_Problem_
Output the lines of the material below as a numbered list, skipping blank lines. Leave the pictures out of the answer.

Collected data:

>>

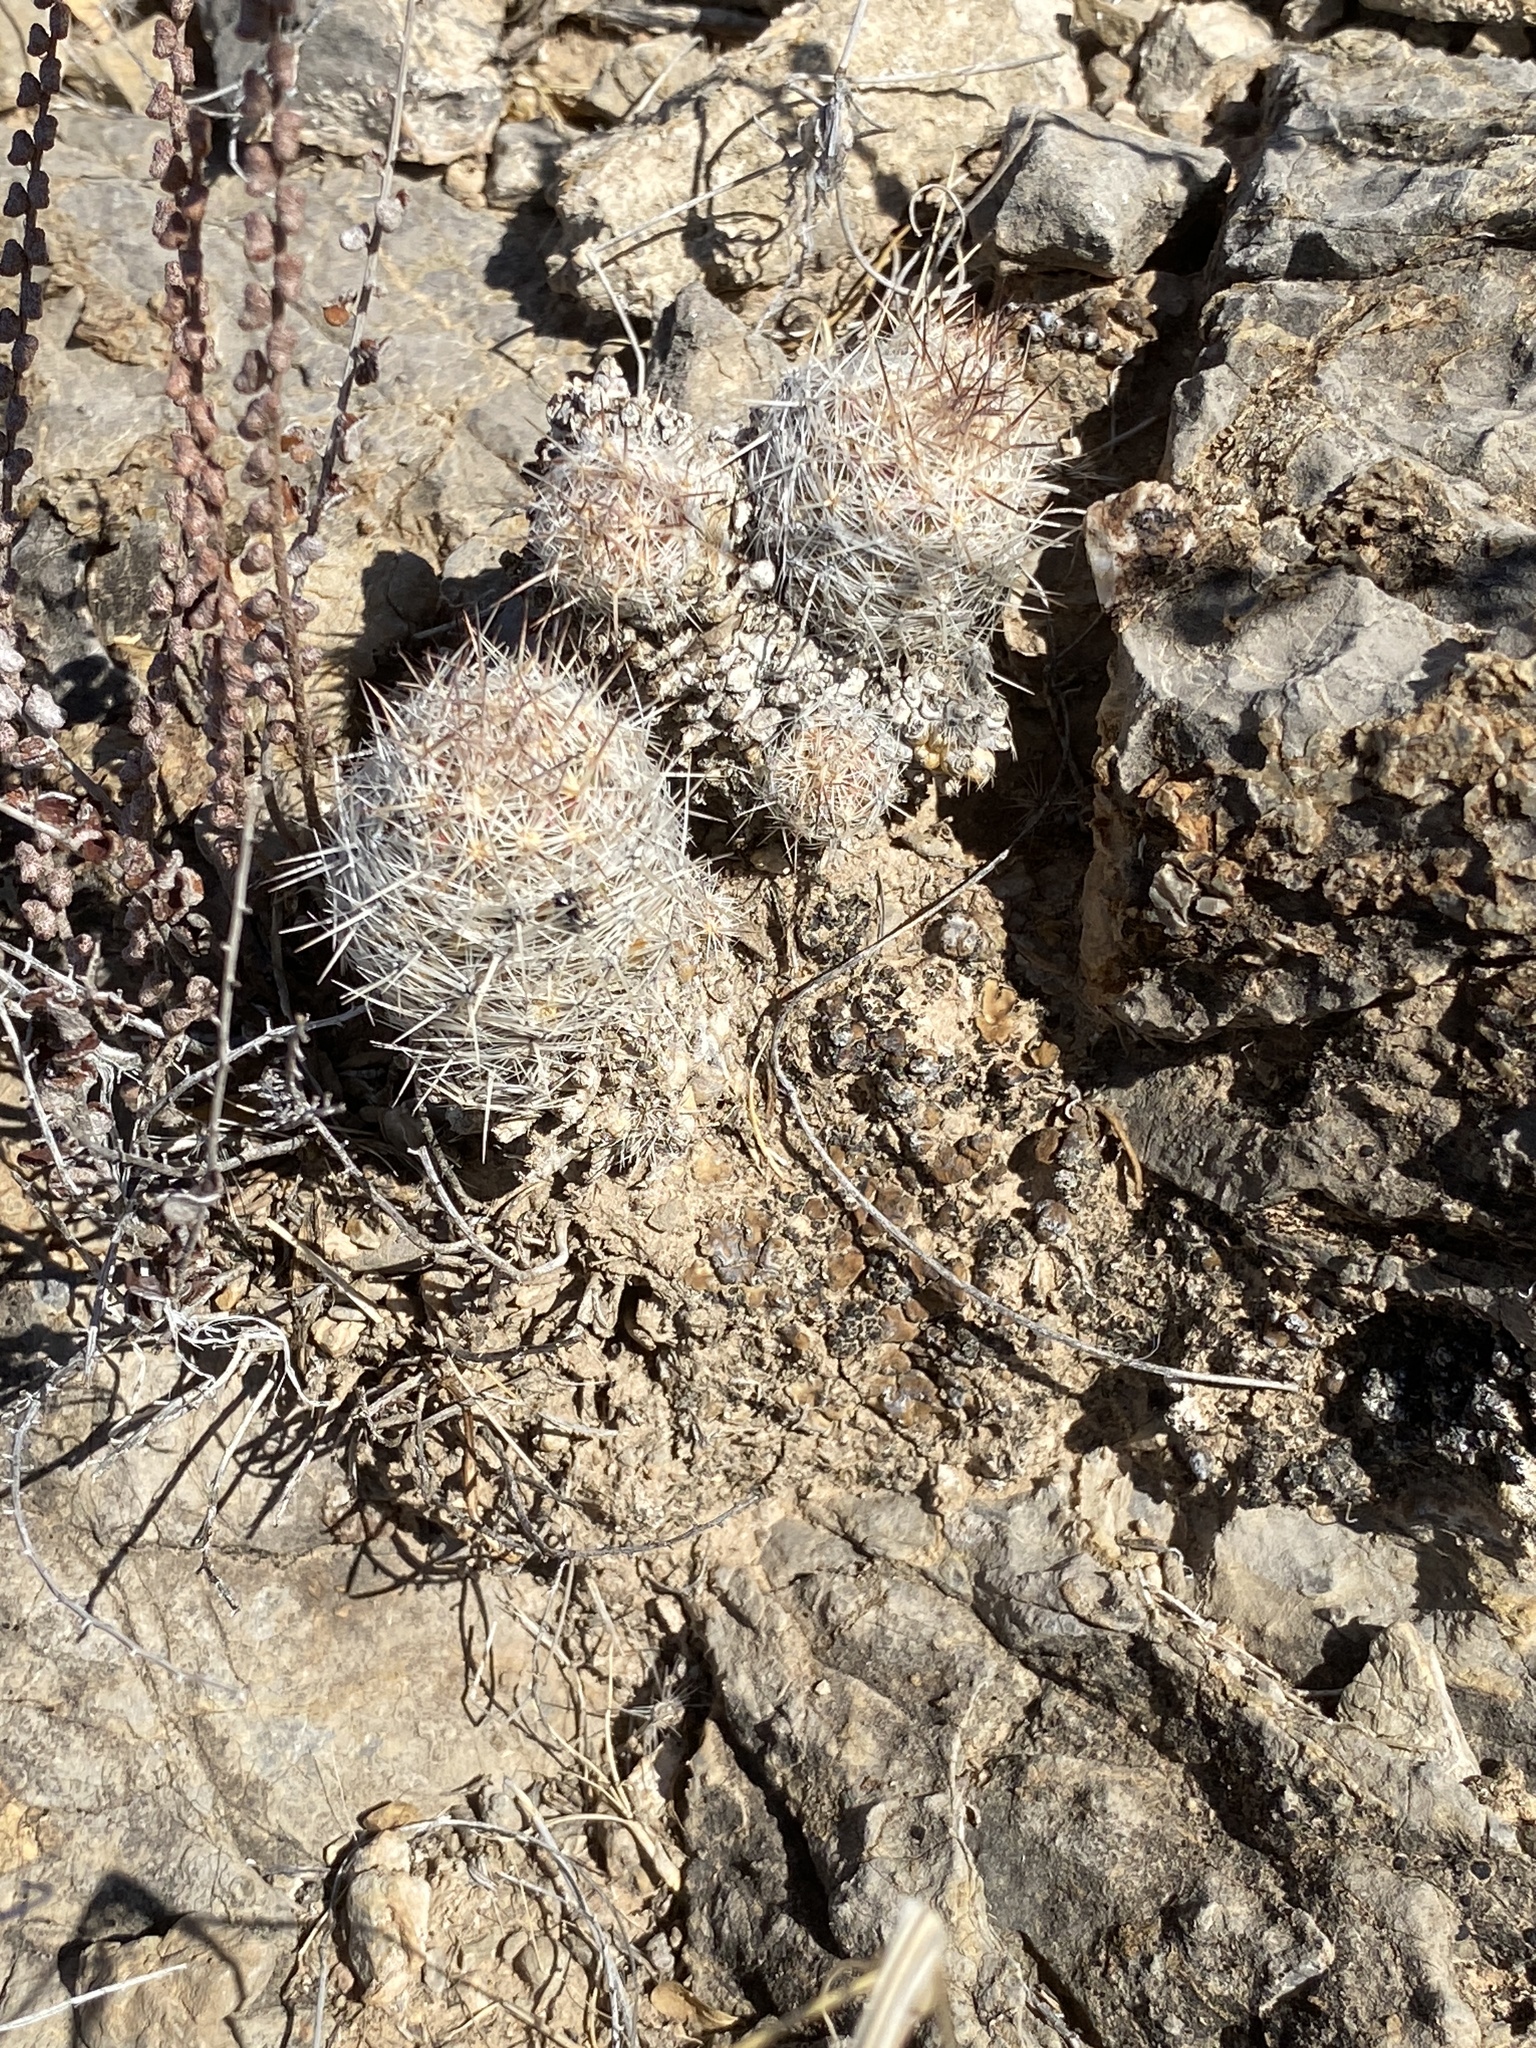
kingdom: Plantae
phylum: Tracheophyta
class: Magnoliopsida
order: Caryophyllales
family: Cactaceae
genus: Pelecyphora
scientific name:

<<

_Response for this exercise_
1. kingdom: Plantae
2. phylum: Tracheophyta
3. class: Magnoliopsida
4. order: Caryophyllales
5. family: Cactaceae
6. genus: Pelecyphora
7. scientific name:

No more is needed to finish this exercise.